● **Assignment**:
Across all entries below, how many lines include "input"? Answer with the number alone.

++++

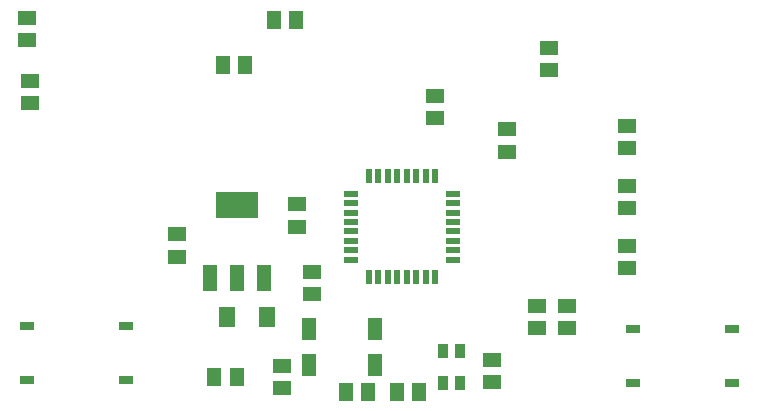
<source format=gbr>
G04 EAGLE Gerber RS-274X export*
G75*
%MOMM*%
%FSLAX34Y34*%
%LPD*%
%INSolderpaste Top*%
%IPPOS*%
%AMOC8*
5,1,8,0,0,1.08239X$1,22.5*%
G01*
%ADD10R,1.500000X1.300000*%
%ADD11R,1.300000X1.500000*%
%ADD12R,1.400000X1.800000*%
%ADD13R,1.270000X0.558800*%
%ADD14R,0.558800X1.270000*%
%ADD15R,1.600000X1.300000*%
%ADD16R,1.270000X1.879600*%
%ADD17R,1.300000X1.600000*%
%ADD18R,1.219200X2.235200*%
%ADD19R,3.600000X2.200000*%
%ADD20R,1.270000X0.635000*%
%ADD21R,0.900000X1.200000*%


D10*
X444500Y400000D03*
X444500Y381000D03*
X342900Y374600D03*
X342900Y355600D03*
D11*
X374700Y254000D03*
X393700Y254000D03*
D10*
X457200Y342900D03*
X457200Y323900D03*
X622300Y463500D03*
X622300Y444500D03*
D12*
X385100Y304800D03*
X419100Y304800D03*
D13*
X490474Y409000D03*
X490474Y401000D03*
X490474Y393000D03*
X490474Y385000D03*
X490474Y377000D03*
X490474Y369000D03*
X490474Y361000D03*
X490474Y353000D03*
D14*
X505400Y338074D03*
X513400Y338074D03*
X521400Y338074D03*
X529400Y338074D03*
X537400Y338074D03*
X545400Y338074D03*
X553400Y338074D03*
X561400Y338074D03*
D13*
X576326Y353000D03*
X576326Y361000D03*
X576326Y369000D03*
X576326Y377000D03*
X576326Y385000D03*
X576326Y393000D03*
X576326Y401000D03*
X576326Y409000D03*
D14*
X561400Y423926D03*
X553400Y423926D03*
X545400Y423926D03*
X537400Y423926D03*
X529400Y423926D03*
X521400Y423926D03*
X513400Y423926D03*
X505400Y423926D03*
D15*
X723900Y365100D03*
X723900Y346100D03*
X723900Y396900D03*
X723900Y415900D03*
X723900Y466700D03*
X723900Y447700D03*
D10*
X647700Y314300D03*
X647700Y295300D03*
X673100Y314300D03*
X673100Y295300D03*
D16*
X454660Y264160D03*
X510540Y264160D03*
X510540Y294640D03*
X454660Y294640D03*
D10*
X431800Y244500D03*
X431800Y263500D03*
D11*
X504800Y241300D03*
X485800Y241300D03*
D17*
X528980Y241300D03*
X547980Y241300D03*
D18*
X370586Y337312D03*
X393700Y337312D03*
X416814Y337312D03*
D19*
X393700Y399290D03*
D10*
X215900Y539140D03*
X215900Y558140D03*
X218440Y504800D03*
X218440Y485800D03*
D15*
X561340Y473100D03*
X561340Y492100D03*
D17*
X424840Y556260D03*
X443840Y556260D03*
X381660Y518160D03*
X400660Y518160D03*
D15*
X657860Y532740D03*
X657860Y513740D03*
D20*
X299720Y297180D03*
X299720Y251680D03*
X215720Y297180D03*
X215720Y251680D03*
X728980Y248920D03*
X728980Y294420D03*
X812980Y248920D03*
X812980Y294420D03*
D21*
X582590Y275840D03*
X582590Y248340D03*
X568090Y248340D03*
X568090Y275840D03*
D15*
X609600Y249580D03*
X609600Y268580D03*
M02*

</source>
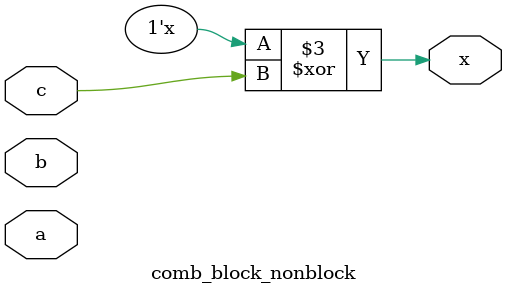
<source format=v>
`timescale 1ns / 1ps


module comb_block_nonblock(
    input a,b,c,
    output reg x
    );
    //Blocking
//    always @ (a,b,c)
//    begin
//        x=a;
//        x=x^b;
//        x=x^c;
//    end
    
    //Non-Blocking
        always @ (a,b,c)
    begin
        x<=a;
        x<=x^b;
        x<=x^c;
    end
    
endmodule

</source>
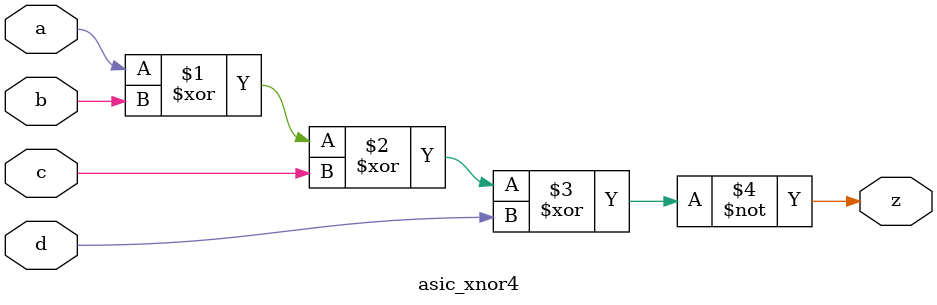
<source format=v>

module asic_xnor4 #(parameter PROP = "DEFAULT")   (
    input  a,
    input  b,
    input  c,
    input  d,
    output z
    );

   assign z =  ~(a ^ b ^ c ^ d);

endmodule

</source>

++++

● **Exercise solution**:
5